A new method for investment brought by the financial liberalization drove Japanese companies to undertake Zaiteku. Hanwa raised funds from U.S market whose interest rate was lower than Japan’s.

Then, the funds were increased by Japanese bank deposits providing higher interest rate and the use of stock and exchange. In 1989, five years after they started Zaiteku, the profit made by Zaiteku had doubled.

However, why did the profit expand?



Yamaichi’s former headquarter building

There was a company which got involved in this deeply. Yamaichi Securities Co., Ltd., one of Japan’s biggest securities companies in those days.

According to unopened internal documents where testimonies of executives and details of deals were recorded, illegal deals so-called *“Nigiri” were repeatedly carried out between Yamaichi and Hanwa.
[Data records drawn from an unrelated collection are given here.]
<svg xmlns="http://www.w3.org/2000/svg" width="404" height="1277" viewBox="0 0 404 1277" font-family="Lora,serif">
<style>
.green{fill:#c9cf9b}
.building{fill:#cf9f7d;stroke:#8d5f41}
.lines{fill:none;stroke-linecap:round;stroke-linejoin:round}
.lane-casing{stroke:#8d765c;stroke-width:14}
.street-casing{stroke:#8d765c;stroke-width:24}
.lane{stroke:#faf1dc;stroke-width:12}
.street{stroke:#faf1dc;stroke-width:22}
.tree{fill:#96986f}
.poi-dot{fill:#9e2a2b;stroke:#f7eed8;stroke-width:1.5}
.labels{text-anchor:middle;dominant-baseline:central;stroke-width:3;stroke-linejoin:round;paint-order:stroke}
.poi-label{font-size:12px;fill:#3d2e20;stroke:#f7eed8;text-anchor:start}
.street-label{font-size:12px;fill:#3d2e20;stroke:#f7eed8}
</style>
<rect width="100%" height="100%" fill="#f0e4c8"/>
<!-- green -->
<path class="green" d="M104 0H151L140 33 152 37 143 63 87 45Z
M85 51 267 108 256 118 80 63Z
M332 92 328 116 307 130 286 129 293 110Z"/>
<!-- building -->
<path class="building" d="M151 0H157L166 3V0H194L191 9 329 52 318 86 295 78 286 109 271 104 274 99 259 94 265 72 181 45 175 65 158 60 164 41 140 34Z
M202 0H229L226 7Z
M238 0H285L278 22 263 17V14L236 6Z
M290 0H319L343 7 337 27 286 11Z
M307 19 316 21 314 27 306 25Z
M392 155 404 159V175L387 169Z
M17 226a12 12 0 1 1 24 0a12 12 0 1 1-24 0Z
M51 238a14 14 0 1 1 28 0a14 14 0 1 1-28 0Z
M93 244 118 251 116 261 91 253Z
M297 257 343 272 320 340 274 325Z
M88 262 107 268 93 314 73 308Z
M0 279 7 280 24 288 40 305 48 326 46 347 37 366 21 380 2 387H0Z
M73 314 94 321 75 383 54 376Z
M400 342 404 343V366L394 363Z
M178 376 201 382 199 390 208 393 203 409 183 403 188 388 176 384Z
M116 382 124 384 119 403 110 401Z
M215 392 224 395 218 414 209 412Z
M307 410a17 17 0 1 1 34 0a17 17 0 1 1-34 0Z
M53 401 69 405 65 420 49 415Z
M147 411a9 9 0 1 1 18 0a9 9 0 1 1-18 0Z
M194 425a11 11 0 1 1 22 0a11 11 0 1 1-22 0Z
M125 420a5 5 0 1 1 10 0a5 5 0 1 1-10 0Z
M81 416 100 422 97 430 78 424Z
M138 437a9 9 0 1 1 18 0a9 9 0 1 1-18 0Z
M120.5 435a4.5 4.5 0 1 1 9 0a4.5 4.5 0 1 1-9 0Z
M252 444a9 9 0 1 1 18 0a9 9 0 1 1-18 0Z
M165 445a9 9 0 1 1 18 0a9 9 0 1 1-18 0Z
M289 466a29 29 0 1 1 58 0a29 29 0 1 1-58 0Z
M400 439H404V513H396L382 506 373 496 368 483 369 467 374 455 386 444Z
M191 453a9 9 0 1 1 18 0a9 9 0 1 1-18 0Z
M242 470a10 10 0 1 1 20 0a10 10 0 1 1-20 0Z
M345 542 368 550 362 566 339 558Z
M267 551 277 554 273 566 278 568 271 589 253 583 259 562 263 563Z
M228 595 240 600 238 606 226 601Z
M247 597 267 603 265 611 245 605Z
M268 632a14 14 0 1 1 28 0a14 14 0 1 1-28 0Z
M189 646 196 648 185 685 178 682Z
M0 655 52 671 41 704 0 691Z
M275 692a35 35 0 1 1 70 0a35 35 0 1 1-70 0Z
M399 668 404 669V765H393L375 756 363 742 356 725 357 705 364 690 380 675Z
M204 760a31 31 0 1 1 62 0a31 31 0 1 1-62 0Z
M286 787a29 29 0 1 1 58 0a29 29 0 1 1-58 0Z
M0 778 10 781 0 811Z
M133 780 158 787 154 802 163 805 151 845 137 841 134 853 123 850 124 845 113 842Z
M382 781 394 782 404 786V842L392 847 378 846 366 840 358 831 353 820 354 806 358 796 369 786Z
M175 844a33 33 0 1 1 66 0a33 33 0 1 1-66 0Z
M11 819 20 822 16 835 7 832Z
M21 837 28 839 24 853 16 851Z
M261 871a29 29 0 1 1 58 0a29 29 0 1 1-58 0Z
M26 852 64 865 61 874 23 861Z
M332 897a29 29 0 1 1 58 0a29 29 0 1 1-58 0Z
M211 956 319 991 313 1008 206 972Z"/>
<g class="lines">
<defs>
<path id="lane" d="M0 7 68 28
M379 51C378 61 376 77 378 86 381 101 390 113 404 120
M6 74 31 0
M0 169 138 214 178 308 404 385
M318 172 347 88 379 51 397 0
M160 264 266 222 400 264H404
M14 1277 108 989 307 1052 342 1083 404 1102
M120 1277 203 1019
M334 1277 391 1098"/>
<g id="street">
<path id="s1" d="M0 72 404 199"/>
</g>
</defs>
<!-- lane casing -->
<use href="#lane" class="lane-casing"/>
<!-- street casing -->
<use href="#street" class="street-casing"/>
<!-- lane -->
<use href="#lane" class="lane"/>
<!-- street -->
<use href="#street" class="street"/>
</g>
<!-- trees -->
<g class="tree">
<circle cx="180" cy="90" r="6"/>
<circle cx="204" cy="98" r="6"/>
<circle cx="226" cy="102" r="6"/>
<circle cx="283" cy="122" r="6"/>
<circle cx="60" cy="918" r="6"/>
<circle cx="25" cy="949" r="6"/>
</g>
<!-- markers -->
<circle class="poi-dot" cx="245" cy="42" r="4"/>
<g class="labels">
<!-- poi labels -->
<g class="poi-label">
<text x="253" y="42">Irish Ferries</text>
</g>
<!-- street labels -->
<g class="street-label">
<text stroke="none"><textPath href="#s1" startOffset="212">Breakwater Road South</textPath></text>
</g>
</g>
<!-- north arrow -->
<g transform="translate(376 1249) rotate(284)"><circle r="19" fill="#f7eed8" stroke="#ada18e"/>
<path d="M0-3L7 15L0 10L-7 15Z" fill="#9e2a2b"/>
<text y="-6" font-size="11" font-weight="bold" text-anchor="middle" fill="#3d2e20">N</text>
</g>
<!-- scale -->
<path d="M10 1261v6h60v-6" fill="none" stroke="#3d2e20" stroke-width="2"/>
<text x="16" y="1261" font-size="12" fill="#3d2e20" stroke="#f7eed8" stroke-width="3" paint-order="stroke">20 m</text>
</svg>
Yamaichi promised Hanwa thatthey secured yields and there would be no loss (=*Nigiri), but instead approached them with proposals of huge amount of deals.   e.g. Over 5.5% yield = ¥5 billion

Hiroyasu Ishihara, one of Yamaichi’s executives of those days, explained the reason why they started to undertake the dirty business in an interview.
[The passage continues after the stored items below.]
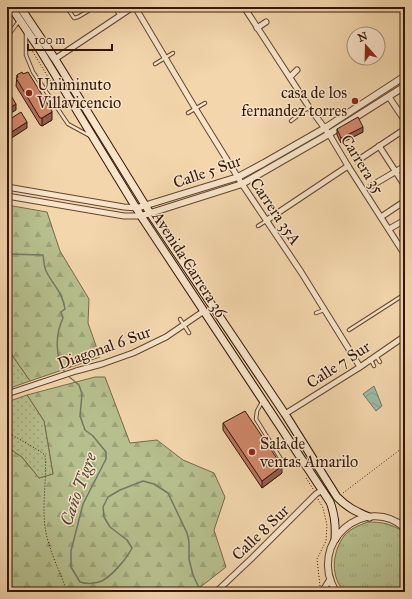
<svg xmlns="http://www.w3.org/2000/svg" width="412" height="599" font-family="'IM FELL Great Primer',serif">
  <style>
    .grass { fill: url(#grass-tufts); stroke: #756a49 }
    .forest { fill: url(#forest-firs); stroke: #756a49 }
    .park { fill: url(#park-dots); stroke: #756a49 }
    .water { fill: url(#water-waves); stroke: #727865 }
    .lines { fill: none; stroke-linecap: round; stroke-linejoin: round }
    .stream { stroke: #727865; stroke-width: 1.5 }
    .service-casing { stroke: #64462f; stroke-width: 4.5 }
    .minor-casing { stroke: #64462f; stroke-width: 7 }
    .tertiary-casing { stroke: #64462f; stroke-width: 8 }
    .secondary-casing { stroke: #341605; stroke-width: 9 }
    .path { stroke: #341605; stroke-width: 1; stroke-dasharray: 1 2; stroke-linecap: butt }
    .service { stroke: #f7e4c9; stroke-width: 2.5 }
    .minor { stroke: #f7e4c9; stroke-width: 5 }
    .tertiary { stroke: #f7e4c9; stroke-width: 6 }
    .secondary { stroke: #f7e4c9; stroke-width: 7 }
    .wall { fill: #b4755d; stroke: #341605 }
    .shaded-wall { fill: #925f4c; stroke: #341605 }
    .building { fill: #d1886c; stroke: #341605 }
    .poi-dot { fill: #8f2418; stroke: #f7e4c9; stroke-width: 1.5 }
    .labels { text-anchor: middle; stroke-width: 3; stroke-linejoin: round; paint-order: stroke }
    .poi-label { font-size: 16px; fill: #341605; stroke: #f7e4c9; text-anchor: start }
    .street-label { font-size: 16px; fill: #341605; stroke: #f7e4c9 }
    .water-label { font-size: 17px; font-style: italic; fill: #534735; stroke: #f7e4c9 }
  </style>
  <defs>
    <pattern id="grass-tufts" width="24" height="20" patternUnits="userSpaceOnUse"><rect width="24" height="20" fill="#b6bf8d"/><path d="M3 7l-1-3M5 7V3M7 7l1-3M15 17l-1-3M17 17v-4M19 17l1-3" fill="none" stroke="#9da378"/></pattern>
    <pattern id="forest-firs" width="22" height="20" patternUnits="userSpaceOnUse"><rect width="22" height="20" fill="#b6bf8d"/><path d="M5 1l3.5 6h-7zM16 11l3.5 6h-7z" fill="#9da378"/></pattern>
    <pattern id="park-dots" width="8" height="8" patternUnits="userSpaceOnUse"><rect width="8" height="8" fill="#b6bf8d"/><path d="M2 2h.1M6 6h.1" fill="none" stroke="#9da378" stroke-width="1.8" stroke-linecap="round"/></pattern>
    <pattern id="water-waves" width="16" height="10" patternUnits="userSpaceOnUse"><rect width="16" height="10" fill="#9cbaa5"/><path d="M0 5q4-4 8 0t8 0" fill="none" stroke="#879f8d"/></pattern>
  </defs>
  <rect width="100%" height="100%" fill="#f3d6ac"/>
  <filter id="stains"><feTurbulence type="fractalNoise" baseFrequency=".005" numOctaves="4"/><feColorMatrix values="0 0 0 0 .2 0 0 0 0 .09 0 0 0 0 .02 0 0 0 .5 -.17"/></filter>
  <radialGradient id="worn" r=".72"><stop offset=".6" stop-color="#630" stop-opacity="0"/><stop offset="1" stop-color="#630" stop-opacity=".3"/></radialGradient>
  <path class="grass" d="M368 522C384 522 392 524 405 533V592H345C330 578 332 552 344 536 350 529 359 525 368 522Z"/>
  <g class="forest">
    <polygon points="7,205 47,212 60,251 89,299 88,323 100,357 30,381 7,348"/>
    <polygon points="95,377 105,377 130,443 157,440 183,460 214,473 225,497 214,530 226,567 194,592 7,592 7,446 22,457 39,478 53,474 44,421 27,395"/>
  </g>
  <g class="park">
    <polygon points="7,348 30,381 7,389"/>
    <polygon points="27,395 44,421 53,474 39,478 22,457 7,447 7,402"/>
  </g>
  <polygon class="water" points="374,386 382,406 376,411 363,394"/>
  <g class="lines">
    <g class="stream">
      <path d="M7 254 43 255C44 261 44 266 46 271 53 285 63 293 65 309L61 312 63 318C55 335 55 356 65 373"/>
      <path d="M67 375 79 385 82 394 80 416 85 430 93 436 106 452V459L83 504 71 551V567L80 582C86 584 92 584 99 582 110 579 127 558 132 548L127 540 110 527 104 517 103 507 108 497 120 490 143 481 154 484 168 493 187 533 189 542V559L193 575 201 592"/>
    </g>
    <g class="service-casing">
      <g id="service">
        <polyline points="68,7 68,9 74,18 78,17 95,7"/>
        <polyline points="114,7 120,16"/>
        <polyline points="7,18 13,10"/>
        <polyline points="26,32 26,55 33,72 68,124 90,136"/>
        <polyline points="7,37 19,21"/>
        <polyline points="155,64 173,53"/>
        <polyline points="188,113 205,103"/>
        <polyline points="291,121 309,107"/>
        <polyline points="258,226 266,221"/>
        <polyline points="316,313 324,310"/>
        <polyline points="180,319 189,333"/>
        <polyline points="349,330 405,294"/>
        <polyline points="376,356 380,362"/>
        <polyline points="371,360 374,366"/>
        <polyline points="262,402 257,411 256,419 284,464"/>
      </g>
    </g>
    <g class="minor-casing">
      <g id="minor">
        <polyline points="135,7 195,108 242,184 301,272 360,367"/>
        <polyline points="244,7 309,107 329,134 348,166 405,255"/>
        <polyline points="257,28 266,22"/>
        <polyline points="55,59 133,7"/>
        <polyline points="290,77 297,70"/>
        <polyline points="389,97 405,121"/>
        <polyline points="379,146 405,186"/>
        <polyline points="357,161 405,129"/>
        <polyline points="371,186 405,166"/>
        <polyline points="7,187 124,207 137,208"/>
        <polyline points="7,196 124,216 141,216"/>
        <polyline points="381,217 405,201"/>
        <polyline points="267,220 348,166"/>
        <polyline points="389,229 405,220"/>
        <polyline points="7,394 76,371 102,364 133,353 166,337 204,311"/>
        <polyline points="285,414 360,367 405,336"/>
        <polyline points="216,592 252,558 316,494 322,490"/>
        <polyline points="322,592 330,579"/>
      </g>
    </g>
    <g class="tertiary-casing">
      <g id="tertiary">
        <polyline points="137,208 238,177 264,163 325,128 405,76"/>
        <polyline points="141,216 242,184 329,134 405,86"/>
        <path d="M336 592C306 542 366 493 405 528"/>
      </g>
    </g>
    <g class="secondary-casing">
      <g id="secondary">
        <path d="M11 7 40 50 141 216 330 502C335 515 336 525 335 539"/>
        <path d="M20 7 55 59 150 213 285 414 337 497C348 508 355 511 369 517"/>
      </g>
    </g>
    <g class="path">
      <polyline points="31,49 51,82"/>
      <polyline points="7,405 8,422 7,429"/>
      <path d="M7 432 38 450 45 455C47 479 42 503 45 527 48 549 60 571 67 592"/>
      <polyline points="306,478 313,489"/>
      <polyline points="343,493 405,446"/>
      <polyline points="318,499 323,508 327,525 326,541 317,559 320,586"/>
    </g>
    <use href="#service" class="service"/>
    <use href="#minor" class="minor"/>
    <use href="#tertiary" class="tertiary"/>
    <use href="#secondary" class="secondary"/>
  </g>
  <g class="wall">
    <polygon points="17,75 52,120 42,126 40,125 16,86"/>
    <polygon points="337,129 363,132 341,143 337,135"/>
    <polygon points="405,227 405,244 400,236 400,230"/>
    <polygon points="223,423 282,473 262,488 223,430"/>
  </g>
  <g class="shaded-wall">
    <polygon points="16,104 16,110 7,115 7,110"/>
    <polygon points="52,112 52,120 42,126 42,118"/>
    <polygon points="27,122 27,128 7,141 7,135"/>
    <polygon points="363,127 363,132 341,143 341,138"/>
    <polygon points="282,466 282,473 262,488 262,481"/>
  </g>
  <g class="building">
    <polygon points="22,72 23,74 28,72 52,111 52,112 42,118 40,118 16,78 18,77 17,75"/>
    <polygon points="10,94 16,104 7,110 7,96"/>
    <polygon points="21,112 27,122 7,135 7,121"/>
    <polygon points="358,117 363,127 341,138 337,129"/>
    <polygon points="405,227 405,238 400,230"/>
    <polygon points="245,411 282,466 262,481 223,423"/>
  </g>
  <g class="poi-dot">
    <circle cx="29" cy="93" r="4"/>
    <circle cx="355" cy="101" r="4"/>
    <circle cx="252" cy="452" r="4"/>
  </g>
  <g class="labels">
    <g class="poi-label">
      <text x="37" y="90">Uniminuto<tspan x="37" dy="18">Villavicencio</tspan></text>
      <text x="347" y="98" text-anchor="end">casa de los<tspan x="347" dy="18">fernandez torres</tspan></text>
      <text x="260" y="449">Sala de<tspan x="260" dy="18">ventas Amarilo</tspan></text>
    </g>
    <g class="street-label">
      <text transform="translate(363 164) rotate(58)" y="6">Carrera 35</text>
      <text transform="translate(207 171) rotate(-19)" y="6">Calle 5 Sur</text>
      <text transform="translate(276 211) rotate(56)" y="6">Carrera 35A</text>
      <text transform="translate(190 264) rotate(57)" y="6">Avenida Carrera 36</text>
      <text transform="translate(104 347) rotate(-20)" y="6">Diagonal 6 Sur</text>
      <text transform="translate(338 364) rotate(-33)" y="6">Calle 7 Sur</text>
      <text transform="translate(260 532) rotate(-44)" y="6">Calle 8 Sur</text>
    </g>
    <g class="water-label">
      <text transform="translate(78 489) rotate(-70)" y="6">Caño Tigre</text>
    </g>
  </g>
  <rect width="412" height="599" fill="none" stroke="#f3d6ac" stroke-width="24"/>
  <rect x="8" y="8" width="396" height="583" fill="none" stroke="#341605" stroke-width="2"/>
  <rect x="12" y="12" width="388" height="575" fill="none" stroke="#341605"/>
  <g transform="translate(366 46) rotate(340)"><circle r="19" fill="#f7e4c9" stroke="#a9927b"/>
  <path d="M0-3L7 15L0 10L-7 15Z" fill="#8f2418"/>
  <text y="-6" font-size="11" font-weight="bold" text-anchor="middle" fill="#341605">N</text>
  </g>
  <path d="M28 44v6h84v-6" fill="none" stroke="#341605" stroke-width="2"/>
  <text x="34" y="44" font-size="12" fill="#341605" stroke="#f7e4c9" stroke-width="3" paint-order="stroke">100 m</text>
  <rect width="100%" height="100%" filter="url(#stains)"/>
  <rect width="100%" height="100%" fill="url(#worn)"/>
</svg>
“The competition of obtaining customers was extremely spurred by the financial liberalization. We should’ve done just normal business, but the competition happened. I was personally thinking that it might have been too much, but on the other hand, everything was working out so that there was no atmosphere where somebody pointed out the mistake or yelling at others.”

Hiroyasu Ishihara

According to a testimony of Yamaichi’s executive who was in charge of Hanwa, the total use of Hanwa’s funds was over ¥150 billion in those days.


In 1985, the stock price was just over ¥10,000, but it became 3 times after 4 years. Back then, the abnormal state was happening at excellent pieces of land in Tokyo. Take Azabu buildings ex-president Kitaro Watanabe for instance, he started real estate business although originally he had a business dedicated to car sales. In 1980’s, he had a land for a parking lot around Mintatoku Azabu-cho area which was one of the priciest areas in Japan. In the late 80’s, banks approached him to get a huge amount of loan.
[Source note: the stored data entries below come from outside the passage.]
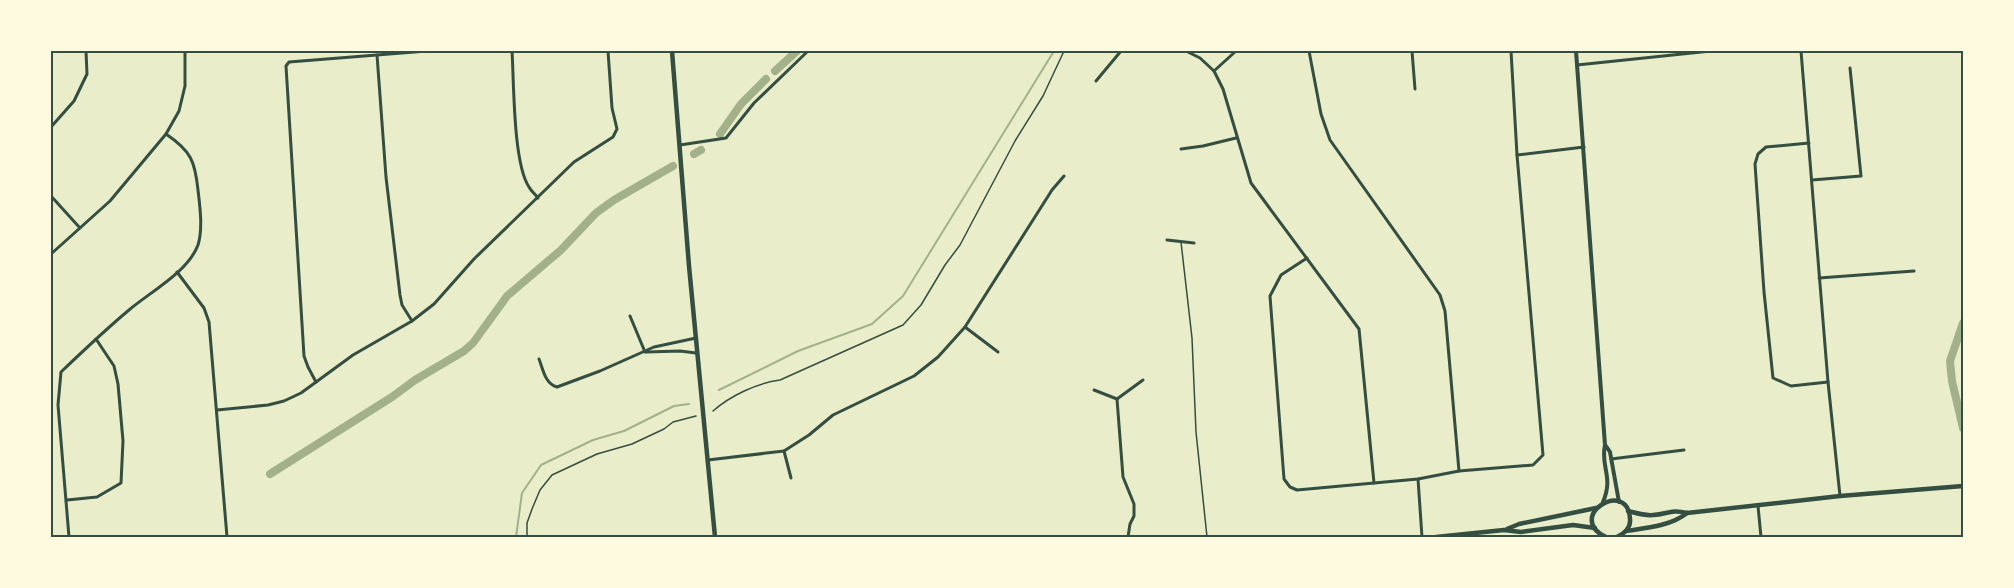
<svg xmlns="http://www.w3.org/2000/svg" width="2014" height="588" font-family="'Playfair Display',serif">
<rect width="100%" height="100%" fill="#e9edc9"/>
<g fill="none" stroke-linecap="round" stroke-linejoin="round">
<g stroke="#a3b18a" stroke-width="2">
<path d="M719,390L798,351L872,324L903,296L1054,51"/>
<path d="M516,537L522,493L541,465L593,440L624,431L674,406L689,404"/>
</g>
<g stroke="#a3b18a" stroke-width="8">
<path d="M775,71L797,51"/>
<path d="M720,134L741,104L766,79"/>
<path d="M694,154L701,150"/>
<path d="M1963,323L1950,361L1952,381L1963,428"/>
<path d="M270,474L392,397L415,380L464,351L473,343L507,296L561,250L596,213L614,200L673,166"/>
</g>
<g stroke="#344e41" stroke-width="1.5">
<path d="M713,411C730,396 757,383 780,380L903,325L921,305L945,265L960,245L1015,141L1043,96L1064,51"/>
<path d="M527,537V523L532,509L540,490L552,475L597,454L632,444L664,429L673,422L696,416"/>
</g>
<path stroke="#344e41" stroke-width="1.5" d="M1181,242L1192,338L1196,432L1207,537"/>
<g stroke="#344e41" stroke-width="3">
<path d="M512,51C514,82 513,163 529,187C531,191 535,194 538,198"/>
<path d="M1186,51L1200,58L1214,71L1223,89L1251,183L1359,329L1374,483"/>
<path d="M1309,51L1321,114L1330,140L1440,295L1445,311L1459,471"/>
<path d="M1412,51L1415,89"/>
<path d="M1801,51L1828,382L1840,496"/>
<path d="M377,55L386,177L400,295L402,305L412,321"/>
<path d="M1577,65L1711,51"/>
<path d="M1214,71L1236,51"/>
<path d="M1096,81L1121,51"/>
<path d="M51,127L74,101L87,74L86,51"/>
<path d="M1809,143L1766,147L1758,154L1755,164L1764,292L1773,378L1791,386L1828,382"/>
<path d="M680,145L726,138L754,103L808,51"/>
<path d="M1181,149L1203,146L1236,138"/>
<path d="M1517,155L1584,147"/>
<path d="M1812,180L1861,176L1850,68"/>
<path d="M51,196L80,228"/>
<path d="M1167,240L1194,243"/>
<path d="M51,254L110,201L166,134L179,111L185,86V51"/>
<path d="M1307,258L1281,275L1270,296L1284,479L1290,487L1297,490L1418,479L1459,471L1533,465L1543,455L1517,155L1511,51"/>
<path d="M177,272L204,308L209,322L227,537"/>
<path d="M1819,278L1914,271"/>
<path d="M630,316L645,352"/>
<path d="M965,327L998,352"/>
<path d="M646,352L680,351L696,353"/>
<path d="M539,359C543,369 545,384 557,387L600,371L654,347L696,338"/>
<path d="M316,382L308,367L304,356L286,66L289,62L427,51"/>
<path d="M1094,390L1117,399"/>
<path d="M1117,399L1123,477L1134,504V516L1130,524L1128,537"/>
<path d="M1117,399L1143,380"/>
<path d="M217,410L268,405L284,401L301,393L353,355L412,321L434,304L474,259L574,162L613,137L617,129L612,108L608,51"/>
<path d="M784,451L791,478"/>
<path d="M1611,459L1684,450"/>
<path d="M708,460L784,451L809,435L833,415L914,376L938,357L965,327L1052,190L1064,176"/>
<path d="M1418,479L1422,537"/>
<path d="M67,500L97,497L121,483L123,441L118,384L114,366L96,339"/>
<path d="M1758,506L1761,537"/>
<path d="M69,537L58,405L61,372C83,351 105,330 129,310C150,292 188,272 198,245C203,229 200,207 198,190C195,161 191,151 166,134"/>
</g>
<g stroke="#344e41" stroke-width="4">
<path d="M1576,51L1605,445C1600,467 1614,476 1603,502"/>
<path d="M1606,446L1610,452L1619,502"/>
</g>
<g stroke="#344e41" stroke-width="4.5">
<path d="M672,51L689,266L715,537"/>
<path d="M1628,511C1636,513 1645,516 1653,515C1668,514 1671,509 1687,513L1840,496L1963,486"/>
<path d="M1507,529L1519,524L1596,508"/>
<path d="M1626,531C1646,528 1671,526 1687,513"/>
<path d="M1436,537L1504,530L1521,532L1573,525L1595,528"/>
<path d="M1606,537C1564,517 1628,477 1630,519C1631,528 1625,533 1617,537"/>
</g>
</g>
<rect width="2014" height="588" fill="none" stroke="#fefae0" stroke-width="105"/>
<rect x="52" y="52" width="1910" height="484" fill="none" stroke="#344e41" stroke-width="2"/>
</svg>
“Bankers said, you should borrow money more and more and invest them in something.”

Kitaro Watanabe

What promoted these reckless stuff was also the financial liberalization. Banks used to earn profits by financing to companies.

However, a lot of companies started to raise funds from financial markets by themselves and banks had to seek for new places for financing.

What they had their eye on was financing to real estate businesses which had increased track records because of the appreciation of land.

Watanabe bought more than 100 lands after getting loans from banks. He merged a resort hotel and golf courses one after another. His property exceeded ¥700 billion ($7 billion) at one time. This was 1980’s when the economic bubble was expanding.

“Everyone was hectic anyway. I used to be invited to a fancy night club and bar, and we drank there up to the middle of the night. Then, we had to wait for a taxi until 2 or 3am. Everyone became a real estate agency. Realtors owning private housing in Tokyo borrowed ¥several billions on the security of the housing. Then, they bought lands and sold them on, again borrowed money and bought more expensive lands and something like this. There was sort of a trick where people could earn profits all the time by reselling lands.”